Williams forecast there would
be three types of potential purchaser: “One would be an existing player
in the regional press; one would be a new media player coming into the
regional press, say one of the big continental groups; and the third
would be private equity investors who have been there before. We are
looking for offers for Northcliffe as a whole.”

Staff were told
in a memo that the DMGT board had approached “a limited number of
selected parties” and invited them to make an offer.

Williams
said he did not believe classified advertising was drifting away from
the regional press to the internet. “Recruitment is about 20 per cent
down but that is because people are not recruiting. We don’t think
there has been a migration [to the web] in the regional press to any
dramatic extent.

Maybe it will, but over a long period of time.

The
regional press will have every opportunity to create alternative
vehicles to keep all that advertising. We are not depressed about the
future of the regional press at all.”

In its preliminary results
on Wednesday, DMGT stressed that it remains “fully committed” to the
continued growth and development of Associated Newspapers, publisher of
the Daily Mail, The Mail on Sunday and the Evening Standard, and said
the titles are “at the heart of the group”.

DMGT chairman Lord
Rothermere is well known in Northcliffe and worked on titles within the
group. Williams said: “He is intimately involved in this, very much our
executive chairman, utterly behind the decision – as much as he regrets
it.”

Northcliffe managing directors were told the company was
going to be offered for sale in a conference call from group managing
director Michael Pelosi on Tuesday at 5pm.

Editors were informed at 7am on Wednesday.

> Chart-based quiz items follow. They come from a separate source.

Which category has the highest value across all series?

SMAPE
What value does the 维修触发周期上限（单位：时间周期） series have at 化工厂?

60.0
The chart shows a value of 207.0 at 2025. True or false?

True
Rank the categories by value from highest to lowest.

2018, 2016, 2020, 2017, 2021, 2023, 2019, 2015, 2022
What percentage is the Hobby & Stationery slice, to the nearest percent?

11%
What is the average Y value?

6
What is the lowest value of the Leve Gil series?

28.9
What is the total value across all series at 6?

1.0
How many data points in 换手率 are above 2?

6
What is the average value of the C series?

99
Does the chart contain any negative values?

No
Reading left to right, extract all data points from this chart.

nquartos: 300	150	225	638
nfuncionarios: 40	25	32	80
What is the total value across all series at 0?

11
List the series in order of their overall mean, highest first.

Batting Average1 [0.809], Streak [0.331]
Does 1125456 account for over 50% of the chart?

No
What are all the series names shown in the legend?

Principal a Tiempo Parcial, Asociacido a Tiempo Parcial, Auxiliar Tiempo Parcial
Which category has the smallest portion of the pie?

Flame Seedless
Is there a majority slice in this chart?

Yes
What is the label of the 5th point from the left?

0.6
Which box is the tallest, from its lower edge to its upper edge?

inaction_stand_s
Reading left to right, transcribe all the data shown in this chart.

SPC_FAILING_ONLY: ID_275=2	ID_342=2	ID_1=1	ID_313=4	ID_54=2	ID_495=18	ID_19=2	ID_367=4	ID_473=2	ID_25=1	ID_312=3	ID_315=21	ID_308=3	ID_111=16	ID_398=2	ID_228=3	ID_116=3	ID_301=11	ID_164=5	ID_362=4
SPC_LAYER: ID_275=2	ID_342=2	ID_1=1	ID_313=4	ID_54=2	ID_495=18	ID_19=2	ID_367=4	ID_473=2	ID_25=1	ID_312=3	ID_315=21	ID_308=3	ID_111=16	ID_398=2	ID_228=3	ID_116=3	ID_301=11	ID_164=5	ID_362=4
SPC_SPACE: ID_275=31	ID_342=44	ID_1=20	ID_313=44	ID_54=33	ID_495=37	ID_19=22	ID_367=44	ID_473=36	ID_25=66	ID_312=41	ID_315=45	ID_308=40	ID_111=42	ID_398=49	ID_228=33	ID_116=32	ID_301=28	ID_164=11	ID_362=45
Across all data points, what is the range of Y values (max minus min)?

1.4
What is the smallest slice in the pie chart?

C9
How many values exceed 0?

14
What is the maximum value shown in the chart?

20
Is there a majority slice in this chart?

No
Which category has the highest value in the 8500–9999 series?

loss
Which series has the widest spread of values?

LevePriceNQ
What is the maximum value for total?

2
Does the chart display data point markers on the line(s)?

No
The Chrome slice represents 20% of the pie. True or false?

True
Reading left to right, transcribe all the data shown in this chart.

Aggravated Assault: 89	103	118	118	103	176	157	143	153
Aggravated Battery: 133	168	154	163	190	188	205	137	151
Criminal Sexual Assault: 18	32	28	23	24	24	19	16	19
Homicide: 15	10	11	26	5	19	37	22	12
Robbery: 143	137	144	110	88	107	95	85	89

The NUJ has claimed the Aim Higher programme was a “cynical exercise” aimed at increasing the bid price of the company.

An
emergency meeting of 100 journalists at the Evening Post and Western
Daily Press on Wednesday unanimously declared a vote of no confidence
in Pelosi. Some staff are bitter, believing a top quality, profitable
business has been undermined in a bid to push up profit margins in the
short term.

One said: “We feel gutted, let down and saddened that
a once-great newspaper group is now to be disposed of because the
margins are not good enough, even though it is still making £100m
profit. Rothermere has betrayed his family legacy.”